É compatível este estado de coisas com o egoísmo, com o orgulho e com a ganância, que ainda imperam na Terra? A isto responderemos francamente: sim; não somente é possível, como virá, porque é inevitável. Hoje, a inteligência domina, torna-se soberana no conceito universal; tão realmente, que vemos o homem do povo elevado à culminância social.

Esta aristocracia não é mais justa, mais lógica, mais racional que a da força bruta, a do nascimento, a do ouro? Por que, então, não ser possível ajuntar-lhe a moralidade? Porque, dizem os pessimistas, o mal domina na Terra. Já foi dito que o bem não o apagará jamais? Os costumes e as instituições não valem hoje cem vezes mais que na Idade Média? Cada século não se tem assinalado por um progresso? Por que pois há de a humanidade estacionar, quando tanto lhe falta conquistar?

Os homens, por instinto natural, procuram o seu bem-estar; se o não encontrarem satisfatório no reino da inteligência, procurá-lo-ão algures. E onde poderão encontrá-lo a não ser no reino da moralidade? Para isto é preciso que a moralidade domine a maior parte.

Muito há que fazer, certamente, mas, ainda uma vez, é néscia presunção dizer que a humanidade chegou ao apogeu, quando a vemos caminhar incessantemente nas vias do progresso. Digamos desde já que os bons na Terra não são tão raros como pensam. Os maus são numerosos, é verdade; mas o que parece avultar-lhes o número é a audácia, que julgam necessária ao êxito. Não desconhecem, porém, a preponderância do bem, tanto que, embora não o pratiquem, tomam-lhe a máscara. Os bons, pelo contrário, não fazem praça das suas qualidades, não procuram pôr-se em evidência e é por isso que o seu número parece ser diminuto.
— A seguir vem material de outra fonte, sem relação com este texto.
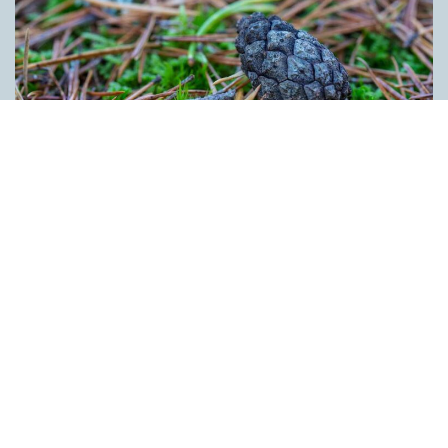
Kotten får inte tummen upp av ­
myndigheten
ARTIKLAR
Kotten är inte ett lämpligt förnamn. Det anser Skatte­verket som
i ett beslut säger nej till ett föräldra­par i Ljusdal som ville ge
nykomlingen i familjen Kotten som andranamn. Enligt
myndigheten skulle namnet kunna leda till obehag för bäraren.
Kotten anses heller inte vara förenligt med svenskt namnskick
bland annat eftersom det rör sig om den bestämda formen av
ett substantiv. Innehållet på denna webbplats är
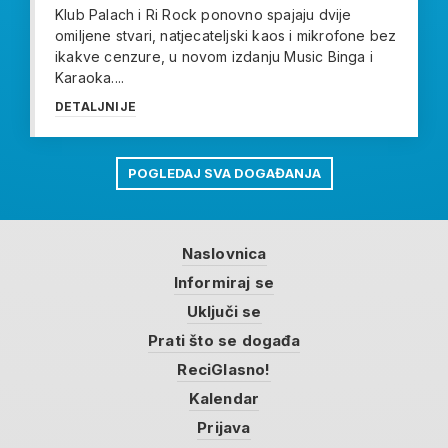
Klub Palach i Ri Rock ponovno spajaju dvije
omiljene stvari, natjecateljski kaos i mikrofone bez
ikakve cenzure, u novom izdanju Music Binga i
Karaoka....
DETALJNIJE
POGLEDAJ SVA DOGAĐANJA
Naslovnica
Informiraj se
Uključi se
Prati što se događa
ReciGlasno!
Kalendar
Prijava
Sondai, porém, os arcanos da vida íntima, e encontrareis, em todas as classes sociais, muitas naturezas boas e leais, que vos não permitirão desesperar da humanidade.
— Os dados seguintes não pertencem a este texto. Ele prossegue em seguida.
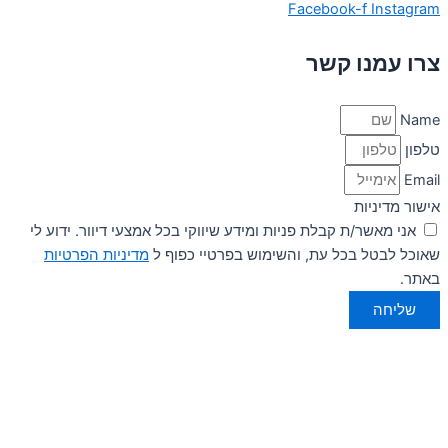
Facebook-f
Instagram
צרו עמנו קשר
Name
טלפון
Email
אישור מדיניות
אני מאשר/ת קבלת פניות ומידע שיווקי בכל אמצעי דיוור. ידוע לי
שאוכל לבטל בכל עת, והשימוש בפרטיי כפוף ל
מדיניות הפרטיות
באתר.
שליחה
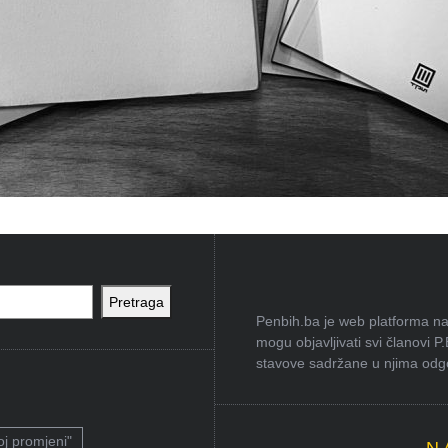
Pretraga
Penbih.ba je web platforma na 
mogu objavljivati svi članovi P
stavove sadržane u njima odgov
oj promjeni"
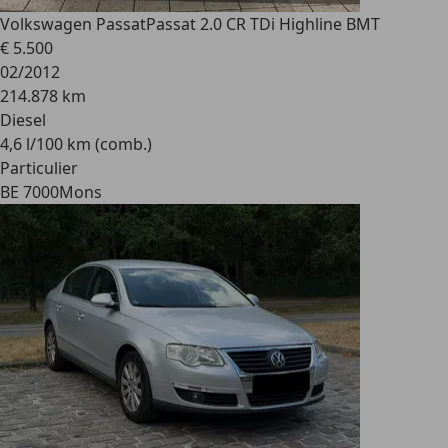
Volkswagen Passat
Passat 2.0 CR TDi Highline BMT
€ 5.500
02/2012
214.878 km
Diesel
4,6 l/100 km (comb.)
Particulier
BE 7000
Mons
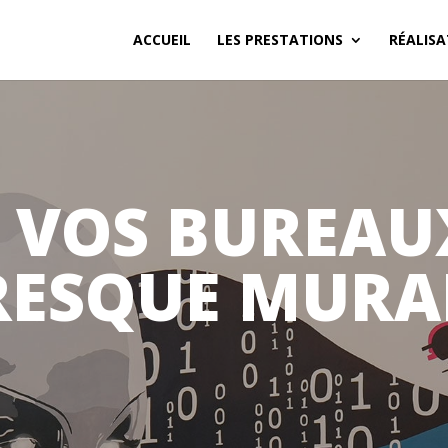
ACCUEIL
LES PRESTATIONS
RÉALISA
 VOS BUREAUX
RESQUE MURA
Importa também saber que dos maus, muitos só o são por influência do meio, podendo tornar-se bons se forem submetidos à ação de um meio benéfico. Admitamos que, sobre 100 indivíduos, há 25 bons e 75 maus; destes, 50 o são por fraqueza e seriam bons se tivessem tido bons exemplos, principalmente se houvessem recebido boa educação; dos 25 francamente maus, nem todos são incorrigíveis. No estado atual das coisas, os maus estão em maioria e dão leis aos bons; mas, se por qualquer circunstância, se converterem os 50 fracos, os bons ficarão em maioria e, por sua vez, darão as leis; dos 25 francamente maus, muitos sentirão a influência daquela maioria, não restando senão poucos incorrigíveis, que nenhuma preponderância podem ter.

Tomemos um exemplo. Há povos para quem o homicídio e o roubo são coisas normais. Para estes, o bem é exceção.